• [Problem]: Reproduce these lines from the material word for word, beginning at the line that contains "text As of JewelScript" and ending after the line that contains "text if( typeof(myVar)".

══════════

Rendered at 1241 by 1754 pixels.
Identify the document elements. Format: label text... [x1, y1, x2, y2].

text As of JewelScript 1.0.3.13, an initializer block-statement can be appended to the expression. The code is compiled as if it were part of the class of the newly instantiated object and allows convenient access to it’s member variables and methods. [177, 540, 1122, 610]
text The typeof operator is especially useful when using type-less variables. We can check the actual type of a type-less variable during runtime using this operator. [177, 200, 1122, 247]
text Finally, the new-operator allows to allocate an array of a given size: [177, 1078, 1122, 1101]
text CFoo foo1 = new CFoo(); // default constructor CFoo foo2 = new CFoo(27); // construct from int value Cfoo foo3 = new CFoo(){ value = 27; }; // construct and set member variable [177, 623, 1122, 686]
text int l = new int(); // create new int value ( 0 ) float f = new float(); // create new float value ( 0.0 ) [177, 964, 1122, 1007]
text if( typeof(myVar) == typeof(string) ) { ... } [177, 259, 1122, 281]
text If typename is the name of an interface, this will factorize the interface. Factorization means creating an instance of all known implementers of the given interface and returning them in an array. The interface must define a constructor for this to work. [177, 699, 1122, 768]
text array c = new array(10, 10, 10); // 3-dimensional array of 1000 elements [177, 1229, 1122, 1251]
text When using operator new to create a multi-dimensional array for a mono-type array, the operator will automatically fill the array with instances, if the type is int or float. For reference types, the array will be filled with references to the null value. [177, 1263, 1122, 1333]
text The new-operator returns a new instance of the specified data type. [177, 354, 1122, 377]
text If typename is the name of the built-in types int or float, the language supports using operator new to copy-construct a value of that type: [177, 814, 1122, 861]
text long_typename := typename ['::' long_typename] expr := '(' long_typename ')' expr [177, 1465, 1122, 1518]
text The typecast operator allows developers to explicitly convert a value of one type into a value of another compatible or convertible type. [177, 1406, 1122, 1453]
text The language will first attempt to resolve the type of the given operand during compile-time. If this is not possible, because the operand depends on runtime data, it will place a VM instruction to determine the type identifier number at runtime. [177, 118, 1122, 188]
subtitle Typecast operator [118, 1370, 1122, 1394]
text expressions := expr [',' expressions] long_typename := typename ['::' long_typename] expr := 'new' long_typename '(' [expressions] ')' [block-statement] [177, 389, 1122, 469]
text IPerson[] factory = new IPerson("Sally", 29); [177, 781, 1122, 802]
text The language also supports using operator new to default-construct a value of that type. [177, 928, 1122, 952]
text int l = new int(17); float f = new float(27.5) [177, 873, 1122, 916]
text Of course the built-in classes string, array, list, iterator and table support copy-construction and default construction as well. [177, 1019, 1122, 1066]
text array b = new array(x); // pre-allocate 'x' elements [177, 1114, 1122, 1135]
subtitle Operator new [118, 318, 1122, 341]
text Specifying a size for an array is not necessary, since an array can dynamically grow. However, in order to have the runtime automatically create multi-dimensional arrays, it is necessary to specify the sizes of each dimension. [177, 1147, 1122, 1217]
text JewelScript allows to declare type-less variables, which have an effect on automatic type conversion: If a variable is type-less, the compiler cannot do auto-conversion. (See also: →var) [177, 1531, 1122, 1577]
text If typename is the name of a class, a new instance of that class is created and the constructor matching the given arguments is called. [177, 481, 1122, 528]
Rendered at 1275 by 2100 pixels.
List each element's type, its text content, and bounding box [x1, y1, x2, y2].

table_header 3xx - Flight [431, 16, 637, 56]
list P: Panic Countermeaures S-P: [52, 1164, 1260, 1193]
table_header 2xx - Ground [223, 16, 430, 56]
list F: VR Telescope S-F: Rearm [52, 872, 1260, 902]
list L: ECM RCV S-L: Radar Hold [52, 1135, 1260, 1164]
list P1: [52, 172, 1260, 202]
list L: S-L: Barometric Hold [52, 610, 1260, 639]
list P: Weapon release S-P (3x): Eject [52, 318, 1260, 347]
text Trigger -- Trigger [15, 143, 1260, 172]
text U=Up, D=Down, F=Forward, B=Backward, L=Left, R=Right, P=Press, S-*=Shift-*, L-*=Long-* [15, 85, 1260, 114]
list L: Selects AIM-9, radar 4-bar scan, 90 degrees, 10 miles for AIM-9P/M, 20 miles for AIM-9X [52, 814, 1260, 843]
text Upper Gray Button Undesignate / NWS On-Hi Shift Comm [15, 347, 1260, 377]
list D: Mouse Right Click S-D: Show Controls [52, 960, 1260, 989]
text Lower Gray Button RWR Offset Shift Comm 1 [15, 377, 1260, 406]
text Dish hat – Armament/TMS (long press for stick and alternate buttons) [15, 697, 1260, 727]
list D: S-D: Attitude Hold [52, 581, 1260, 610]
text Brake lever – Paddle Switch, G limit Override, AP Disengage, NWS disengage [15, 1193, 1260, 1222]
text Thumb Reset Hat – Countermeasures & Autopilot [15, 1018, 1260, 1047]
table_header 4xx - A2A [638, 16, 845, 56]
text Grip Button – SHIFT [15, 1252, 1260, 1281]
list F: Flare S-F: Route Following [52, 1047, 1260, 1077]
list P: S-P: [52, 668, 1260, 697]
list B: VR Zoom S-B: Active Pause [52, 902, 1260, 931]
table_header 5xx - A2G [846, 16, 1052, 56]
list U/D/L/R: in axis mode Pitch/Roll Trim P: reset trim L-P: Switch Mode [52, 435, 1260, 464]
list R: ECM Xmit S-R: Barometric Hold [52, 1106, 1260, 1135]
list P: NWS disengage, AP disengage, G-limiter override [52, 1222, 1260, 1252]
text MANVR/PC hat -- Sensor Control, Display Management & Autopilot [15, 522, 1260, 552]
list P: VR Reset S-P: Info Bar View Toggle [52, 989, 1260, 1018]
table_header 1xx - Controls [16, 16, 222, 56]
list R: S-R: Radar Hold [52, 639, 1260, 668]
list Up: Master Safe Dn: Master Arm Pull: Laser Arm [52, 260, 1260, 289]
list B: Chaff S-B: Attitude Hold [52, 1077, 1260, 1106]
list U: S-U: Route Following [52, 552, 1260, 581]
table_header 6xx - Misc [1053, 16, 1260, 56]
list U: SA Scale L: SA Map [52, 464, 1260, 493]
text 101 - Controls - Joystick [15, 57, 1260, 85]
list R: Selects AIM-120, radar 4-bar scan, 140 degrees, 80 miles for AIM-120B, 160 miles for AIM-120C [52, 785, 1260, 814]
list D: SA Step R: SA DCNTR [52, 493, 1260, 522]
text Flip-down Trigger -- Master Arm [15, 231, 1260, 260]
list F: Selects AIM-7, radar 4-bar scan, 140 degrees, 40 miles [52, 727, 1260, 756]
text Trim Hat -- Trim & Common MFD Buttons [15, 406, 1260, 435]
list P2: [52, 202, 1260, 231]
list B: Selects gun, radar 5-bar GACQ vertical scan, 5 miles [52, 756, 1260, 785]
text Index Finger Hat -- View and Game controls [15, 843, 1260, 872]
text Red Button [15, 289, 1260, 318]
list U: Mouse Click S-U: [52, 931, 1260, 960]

══════════

• [Exercise output]:
text As of JewelScript 1.0.3.13, an initializer block-statement can be appended to the expression. The code is compiled as if it were part of the class of the newly instantiated object and allows convenient access to it’s member variables and methods. [177, 540, 1122, 610]
text The typeof operator is especially useful when using type-less variables. We can check the actual type of a type-less variable during runtime using this operator. [177, 200, 1122, 247]
text Finally, the new-operator allows to allocate an array of a given size: [177, 1078, 1122, 1101]
text CFoo foo1 = new CFoo(); // default constructor CFoo foo2 = new CFoo(27); // construct from int value Cfoo foo3 = new CFoo(){ value = 27; }; // construct and set member variable [177, 623, 1122, 686]
text int l = new int(); // create new int value ( 0 ) float f = new float(); // create new float value ( 0.0 ) [177, 964, 1122, 1007]
text if( typeof(myVar) == typeof(string) ) { ... } [177, 259, 1122, 281]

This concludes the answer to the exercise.